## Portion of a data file
— start —
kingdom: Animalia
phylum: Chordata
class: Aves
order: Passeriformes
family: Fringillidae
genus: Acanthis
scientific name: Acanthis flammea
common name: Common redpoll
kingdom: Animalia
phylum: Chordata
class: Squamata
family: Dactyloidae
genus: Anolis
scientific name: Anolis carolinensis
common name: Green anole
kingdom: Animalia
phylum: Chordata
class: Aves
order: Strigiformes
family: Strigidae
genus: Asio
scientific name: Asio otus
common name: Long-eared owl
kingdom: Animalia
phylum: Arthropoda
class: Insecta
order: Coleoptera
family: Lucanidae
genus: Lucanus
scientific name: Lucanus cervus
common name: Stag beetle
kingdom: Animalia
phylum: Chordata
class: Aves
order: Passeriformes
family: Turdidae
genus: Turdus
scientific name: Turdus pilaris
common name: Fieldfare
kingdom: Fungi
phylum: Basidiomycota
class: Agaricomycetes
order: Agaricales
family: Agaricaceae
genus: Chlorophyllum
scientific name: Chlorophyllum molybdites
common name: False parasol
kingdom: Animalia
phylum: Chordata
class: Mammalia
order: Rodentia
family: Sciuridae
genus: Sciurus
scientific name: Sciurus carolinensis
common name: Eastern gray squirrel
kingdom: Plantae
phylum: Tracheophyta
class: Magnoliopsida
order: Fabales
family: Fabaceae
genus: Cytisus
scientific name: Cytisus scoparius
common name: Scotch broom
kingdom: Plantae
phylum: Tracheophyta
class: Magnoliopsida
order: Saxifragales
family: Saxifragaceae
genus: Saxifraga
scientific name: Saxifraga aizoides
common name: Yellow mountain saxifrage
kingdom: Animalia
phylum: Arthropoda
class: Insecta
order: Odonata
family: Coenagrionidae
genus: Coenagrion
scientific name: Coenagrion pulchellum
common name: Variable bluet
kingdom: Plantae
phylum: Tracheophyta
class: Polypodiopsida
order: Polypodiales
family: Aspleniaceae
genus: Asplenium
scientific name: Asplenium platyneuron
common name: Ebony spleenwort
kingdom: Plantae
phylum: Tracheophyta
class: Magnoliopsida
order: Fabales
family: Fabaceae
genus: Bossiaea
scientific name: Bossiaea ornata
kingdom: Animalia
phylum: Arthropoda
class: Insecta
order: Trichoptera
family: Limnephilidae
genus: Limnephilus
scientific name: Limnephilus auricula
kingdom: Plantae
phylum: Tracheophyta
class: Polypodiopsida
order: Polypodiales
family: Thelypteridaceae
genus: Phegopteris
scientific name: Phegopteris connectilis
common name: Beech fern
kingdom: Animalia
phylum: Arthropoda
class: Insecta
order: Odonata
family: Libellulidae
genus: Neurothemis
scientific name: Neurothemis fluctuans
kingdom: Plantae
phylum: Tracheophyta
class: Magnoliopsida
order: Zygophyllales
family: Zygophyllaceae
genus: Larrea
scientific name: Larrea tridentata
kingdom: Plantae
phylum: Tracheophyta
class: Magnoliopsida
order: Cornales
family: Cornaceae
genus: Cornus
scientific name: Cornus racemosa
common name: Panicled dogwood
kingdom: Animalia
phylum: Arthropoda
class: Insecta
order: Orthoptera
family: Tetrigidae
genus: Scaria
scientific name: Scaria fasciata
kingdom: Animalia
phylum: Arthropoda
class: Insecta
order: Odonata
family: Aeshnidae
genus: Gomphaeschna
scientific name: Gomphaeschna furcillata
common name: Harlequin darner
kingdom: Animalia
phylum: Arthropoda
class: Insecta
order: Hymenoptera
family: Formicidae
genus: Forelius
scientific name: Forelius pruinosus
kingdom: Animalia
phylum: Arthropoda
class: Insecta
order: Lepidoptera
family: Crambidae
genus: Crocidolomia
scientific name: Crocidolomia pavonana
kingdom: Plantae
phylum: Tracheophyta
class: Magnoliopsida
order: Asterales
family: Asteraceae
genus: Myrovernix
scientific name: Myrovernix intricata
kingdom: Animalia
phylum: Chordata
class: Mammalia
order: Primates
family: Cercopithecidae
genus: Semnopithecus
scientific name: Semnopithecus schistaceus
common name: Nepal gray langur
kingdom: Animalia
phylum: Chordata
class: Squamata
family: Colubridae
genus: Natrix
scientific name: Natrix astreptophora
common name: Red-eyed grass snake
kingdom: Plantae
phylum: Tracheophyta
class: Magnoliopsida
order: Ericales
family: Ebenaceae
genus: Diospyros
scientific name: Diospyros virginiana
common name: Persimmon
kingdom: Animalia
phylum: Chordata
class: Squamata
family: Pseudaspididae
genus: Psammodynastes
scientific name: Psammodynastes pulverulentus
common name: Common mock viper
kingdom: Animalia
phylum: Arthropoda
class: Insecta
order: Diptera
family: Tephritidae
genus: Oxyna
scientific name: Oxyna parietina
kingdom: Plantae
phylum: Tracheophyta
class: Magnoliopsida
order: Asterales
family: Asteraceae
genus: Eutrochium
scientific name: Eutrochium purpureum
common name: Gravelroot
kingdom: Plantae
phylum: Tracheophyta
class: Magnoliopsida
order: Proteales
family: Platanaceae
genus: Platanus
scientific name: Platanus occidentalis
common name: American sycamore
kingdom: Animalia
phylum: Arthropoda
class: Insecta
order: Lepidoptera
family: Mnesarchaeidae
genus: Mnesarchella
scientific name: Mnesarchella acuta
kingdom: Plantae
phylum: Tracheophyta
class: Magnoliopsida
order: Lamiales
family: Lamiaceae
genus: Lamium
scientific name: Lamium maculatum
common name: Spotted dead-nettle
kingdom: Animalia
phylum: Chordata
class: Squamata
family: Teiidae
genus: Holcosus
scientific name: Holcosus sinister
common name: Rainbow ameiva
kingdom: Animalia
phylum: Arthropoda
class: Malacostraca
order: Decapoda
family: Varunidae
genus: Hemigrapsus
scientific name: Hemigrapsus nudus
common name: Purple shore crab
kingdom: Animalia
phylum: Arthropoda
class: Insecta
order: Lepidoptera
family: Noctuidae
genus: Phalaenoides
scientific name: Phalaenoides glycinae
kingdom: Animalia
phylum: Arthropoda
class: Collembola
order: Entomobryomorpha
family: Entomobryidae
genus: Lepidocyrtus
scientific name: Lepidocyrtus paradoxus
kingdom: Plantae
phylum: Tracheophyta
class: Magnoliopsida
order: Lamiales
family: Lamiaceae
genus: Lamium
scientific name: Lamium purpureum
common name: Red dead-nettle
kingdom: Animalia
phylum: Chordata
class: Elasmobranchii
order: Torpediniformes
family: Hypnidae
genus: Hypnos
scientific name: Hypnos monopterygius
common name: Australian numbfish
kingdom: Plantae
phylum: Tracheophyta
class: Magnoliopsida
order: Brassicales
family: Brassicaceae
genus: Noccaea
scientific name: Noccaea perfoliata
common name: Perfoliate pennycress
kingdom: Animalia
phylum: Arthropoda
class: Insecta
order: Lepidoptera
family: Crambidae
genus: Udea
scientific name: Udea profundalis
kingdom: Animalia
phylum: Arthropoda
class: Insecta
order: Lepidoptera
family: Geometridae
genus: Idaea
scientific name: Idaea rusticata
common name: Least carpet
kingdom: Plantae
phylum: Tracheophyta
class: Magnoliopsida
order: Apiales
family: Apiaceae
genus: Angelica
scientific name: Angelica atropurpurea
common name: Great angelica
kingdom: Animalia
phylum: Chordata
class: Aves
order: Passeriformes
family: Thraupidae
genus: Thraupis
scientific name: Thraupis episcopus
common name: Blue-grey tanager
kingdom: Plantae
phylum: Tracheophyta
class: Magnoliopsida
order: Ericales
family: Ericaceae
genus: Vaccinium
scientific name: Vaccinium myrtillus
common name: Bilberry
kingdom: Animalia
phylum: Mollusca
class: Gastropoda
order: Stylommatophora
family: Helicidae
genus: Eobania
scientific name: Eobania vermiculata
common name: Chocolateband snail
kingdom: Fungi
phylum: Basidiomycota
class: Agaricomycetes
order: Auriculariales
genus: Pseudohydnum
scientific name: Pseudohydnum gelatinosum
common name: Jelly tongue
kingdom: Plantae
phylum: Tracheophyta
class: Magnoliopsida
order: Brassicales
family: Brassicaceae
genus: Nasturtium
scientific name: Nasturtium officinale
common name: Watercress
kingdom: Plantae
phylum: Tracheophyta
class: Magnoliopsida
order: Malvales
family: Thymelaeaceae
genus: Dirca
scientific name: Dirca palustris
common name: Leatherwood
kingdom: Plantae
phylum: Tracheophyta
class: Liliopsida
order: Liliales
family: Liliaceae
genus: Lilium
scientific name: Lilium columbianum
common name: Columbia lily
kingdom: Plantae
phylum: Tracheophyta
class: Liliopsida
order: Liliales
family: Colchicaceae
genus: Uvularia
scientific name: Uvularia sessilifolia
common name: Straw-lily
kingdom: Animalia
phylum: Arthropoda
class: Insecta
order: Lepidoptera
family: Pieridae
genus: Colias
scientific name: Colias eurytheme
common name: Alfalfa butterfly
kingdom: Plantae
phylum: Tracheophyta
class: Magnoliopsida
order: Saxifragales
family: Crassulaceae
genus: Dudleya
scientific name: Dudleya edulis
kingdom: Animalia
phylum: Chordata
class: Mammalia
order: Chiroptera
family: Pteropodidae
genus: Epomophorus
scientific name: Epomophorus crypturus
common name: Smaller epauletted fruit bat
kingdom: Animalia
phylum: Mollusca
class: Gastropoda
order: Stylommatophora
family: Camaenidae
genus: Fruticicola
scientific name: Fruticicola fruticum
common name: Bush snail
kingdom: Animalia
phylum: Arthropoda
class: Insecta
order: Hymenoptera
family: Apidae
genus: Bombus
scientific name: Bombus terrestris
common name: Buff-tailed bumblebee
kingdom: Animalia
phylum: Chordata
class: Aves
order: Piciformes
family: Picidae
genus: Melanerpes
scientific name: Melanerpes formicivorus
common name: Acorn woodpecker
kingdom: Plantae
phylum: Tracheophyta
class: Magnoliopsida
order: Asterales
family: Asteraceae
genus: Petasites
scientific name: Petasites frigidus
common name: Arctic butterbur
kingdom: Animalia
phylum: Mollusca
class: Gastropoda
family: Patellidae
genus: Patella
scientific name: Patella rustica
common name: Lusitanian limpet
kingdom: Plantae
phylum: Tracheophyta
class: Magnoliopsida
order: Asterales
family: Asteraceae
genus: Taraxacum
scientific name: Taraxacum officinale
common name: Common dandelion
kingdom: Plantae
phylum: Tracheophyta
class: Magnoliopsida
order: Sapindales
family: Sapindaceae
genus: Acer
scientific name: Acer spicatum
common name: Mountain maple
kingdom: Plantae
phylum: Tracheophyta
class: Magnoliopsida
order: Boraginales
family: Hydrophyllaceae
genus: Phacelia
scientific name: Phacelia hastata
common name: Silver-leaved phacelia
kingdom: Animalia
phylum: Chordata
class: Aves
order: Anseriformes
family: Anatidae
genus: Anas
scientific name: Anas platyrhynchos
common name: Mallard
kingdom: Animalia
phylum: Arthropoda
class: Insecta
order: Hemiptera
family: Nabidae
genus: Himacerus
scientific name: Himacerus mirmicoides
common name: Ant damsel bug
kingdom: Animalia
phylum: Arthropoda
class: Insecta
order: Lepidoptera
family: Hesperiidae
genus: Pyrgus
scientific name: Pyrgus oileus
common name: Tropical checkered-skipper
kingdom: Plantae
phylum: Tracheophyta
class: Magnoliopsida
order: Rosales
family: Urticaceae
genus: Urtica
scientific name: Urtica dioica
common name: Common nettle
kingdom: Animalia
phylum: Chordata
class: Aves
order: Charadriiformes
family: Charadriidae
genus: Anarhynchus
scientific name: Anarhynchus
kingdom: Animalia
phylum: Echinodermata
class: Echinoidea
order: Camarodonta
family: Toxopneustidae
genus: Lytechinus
— end —
## Your objective
Rewrite the lines from the beginning of the records through the line containing "common name: Green anole" as a numbered list, skipping any blank lines.

## Exercise output
1. kingdom: Animalia
2. phylum: Chordata
3. class: Aves
4. order: Passeriformes
5. family: Fringillidae
6. genus: Acanthis
7. scientific name: Acanthis flammea
8. common name: Common redpoll
9. kingdom: Animalia
10. phylum: Chordata
11. class: Squamata
12. family: Dactyloidae
13. genus: Anolis
14. scientific name: Anolis carolinensis
15. common name: Green anole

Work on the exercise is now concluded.